Some cats prefer to sleep in beds that are elevated and others like to sleep on the floor. You could try putting beds at different levels to give them height options. Rub your and their scents on the beds or put in a T-shirt you've slept in so they smell familiar. 

Some cats like beds that are cat-caves they can curl up and hide in, while others prefer more open beds they can easily see out of. You could line the bottom of a bed with some tarp and see what happens. 

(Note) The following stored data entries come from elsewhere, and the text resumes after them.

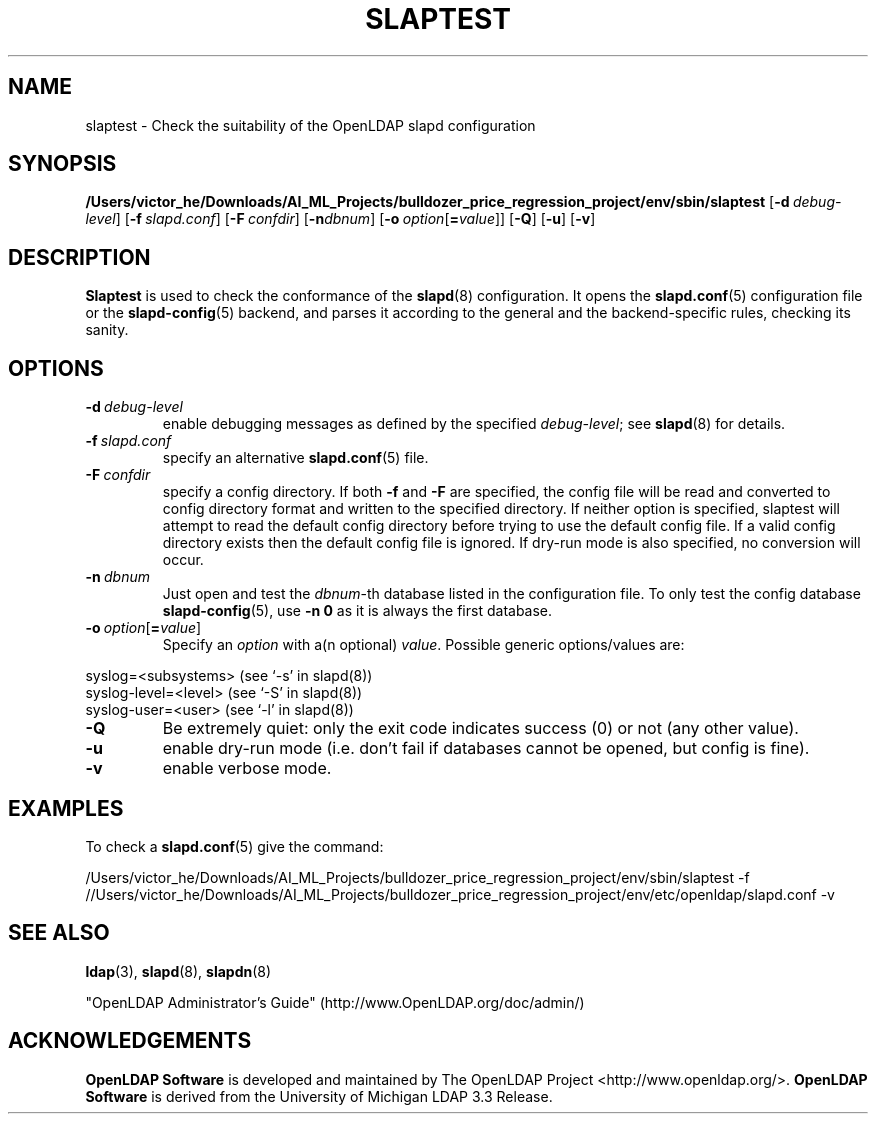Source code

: .lf 1 stdin
.TH SLAPTEST 8C "2023/02/08" "OpenLDAP 2.6.4"
.\" Copyright 2004-2022 The OpenLDAP Foundation All Rights Reserved.
.\" Copying restrictions apply.  See COPYRIGHT/LICENSE.
.\" $OpenLDAP$
.SH NAME
slaptest \- Check the suitability of the OpenLDAP slapd configuration
.SH SYNOPSIS
.B /Users/victor_he/Downloads/AI_ML_Projects/bulldozer_price_regression_project/env/sbin/slaptest
[\c
.BI \-d \ debug-level\fR]
[\c
.BI \-f \ slapd.conf\fR]
[\c
.BI \-F \ confdir\fR]
[\c
.BI \-n dbnum\fR]
[\c
.BI \-o \ option\fR[ = value\fR]]
[\c
.BR \-Q ]
[\c
.BR \-u ]
[\c
.BR \-v ]
.LP
.SH DESCRIPTION
.LP
.B Slaptest
is used to check the conformance of the
.BR slapd (8)
configuration.
It opens the
.BR slapd.conf (5)
configuration file or the 
.BR slapd\-config (5) 
backend, and parses it according to the general and the backend-specific 
rules, checking its sanity.
.LP
.SH OPTIONS
.TP
.BI \-d \ debug-level
enable debugging messages as defined by the specified
.IR debug-level ;
see
.BR slapd (8)
for details.
.TP
.BI \-f \ slapd.conf
specify an alternative
.BR slapd.conf (5)
file.
.TP
.BI \-F \ confdir
specify a config directory.
If both
.B \-f
and
.B \-F
are specified, the config file will be read and converted to
config directory format and written to the specified directory.
If neither option is specified, slaptest will attempt to read the
default config directory before trying to use the default
config file. If a valid config directory exists then the
default config file is ignored. If dry-run mode is also specified,
no conversion will occur.
.TP
.BI \-n \ dbnum
Just open and test the \fIdbnum\fR-th database listed in the
configuration file. 
To only test the config database
.BR slapd\-config (5),
use 
.B \-n 0
as it is always the first database.
.TP
.BI \-o \ option\fR[ = value\fR]
Specify an
.I option
with a(n optional)
.IR value .
Possible generic options/values are:
.LP
.nf
              syslog=<subsystems>  (see `\-s' in slapd(8))
              syslog\-level=<level> (see `\-S' in slapd(8))
              syslog\-user=<user>   (see `\-l' in slapd(8))

.fi
.TP
.BI \-Q
Be extremely quiet: only the exit code indicates success (0) or not 
(any other value).
.TP
.B \-u
enable dry-run mode (i.e. don't fail if databases cannot be opened,
but config is fine).
.TP
.B \-v
enable verbose mode.
.SH EXAMPLES
To check a 
.BR slapd.conf (5)
give the command:
.LP
.nf
.ft tt
	/Users/victor_he/Downloads/AI_ML_Projects/bulldozer_price_regression_project/env/sbin/slaptest \-f //Users/victor_he/Downloads/AI_ML_Projects/bulldozer_price_regression_project/env/etc/openldap/slapd.conf \-v
.ft
.fi
.SH "SEE ALSO"
.BR ldap (3),
.BR slapd (8),
.BR slapdn (8)
.LP
"OpenLDAP Administrator's Guide" (http://www.OpenLDAP.org/doc/admin/)
.SH ACKNOWLEDGEMENTS
.lf 1 ./../Project
.\" Shared Project Acknowledgement Text
.B "OpenLDAP Software"
is developed and maintained by The OpenLDAP Project <http://www.openldap.org/>.
.B "OpenLDAP Software"
is derived from the University of Michigan LDAP 3.3 Release.  
.lf 118 stdin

Also, some cats will do what they want to do and if they want to sleep on a tarp, they will sleep on a tarp. Cats are weird.


----------



## Phlaura (10 mo ago)

Will try elevating their beds I believe, Thanks


----------



## Ruvus (Dec 23, 2021)

Very weird. Buddy has a giant doughnut bed, a self-heating igloo bed, and my bed...yet only has eyes for my deskchair and its firm memory foam cushion. Right now I'm in it using the computer, and he is asleep under it, on the cold floor (concrete covered by a cheap wall-to--wall carpet).


----------



## Phlaura (10 mo ago)

we have tried many things since I first posted, elevated their beds, no joy,,,left one mat on the concrete floor, they went there instead, . During the day, the oldest of the two (Sweetie) is very content sleeping in the computer chair . The younger of the two (Munchie) sleeps; of all places, directly over the heat vent. We placed a trail cam down with them, younger cat slept on top the upright freezer, the other on a small stand with nothing as a mat/cushion. They are weird may just let them do as they wish


----------



## miscellaneous (May 24, 2021)

Yes, cats are very cute, but definitely weird. But as long as they are happy, I am happy. 😺


----------



## Phlaura (10 mo ago)

Yes that is what matters, strong winds here yesterday and last night, property surrounded by tall pines so it sounds even windier, they don't like the sound and are constantly milling about, not much sleep for them or Us.
We have done/tried what You suggested...elevated, on the floor, wife even forfeited a good hoodie, no joy


----------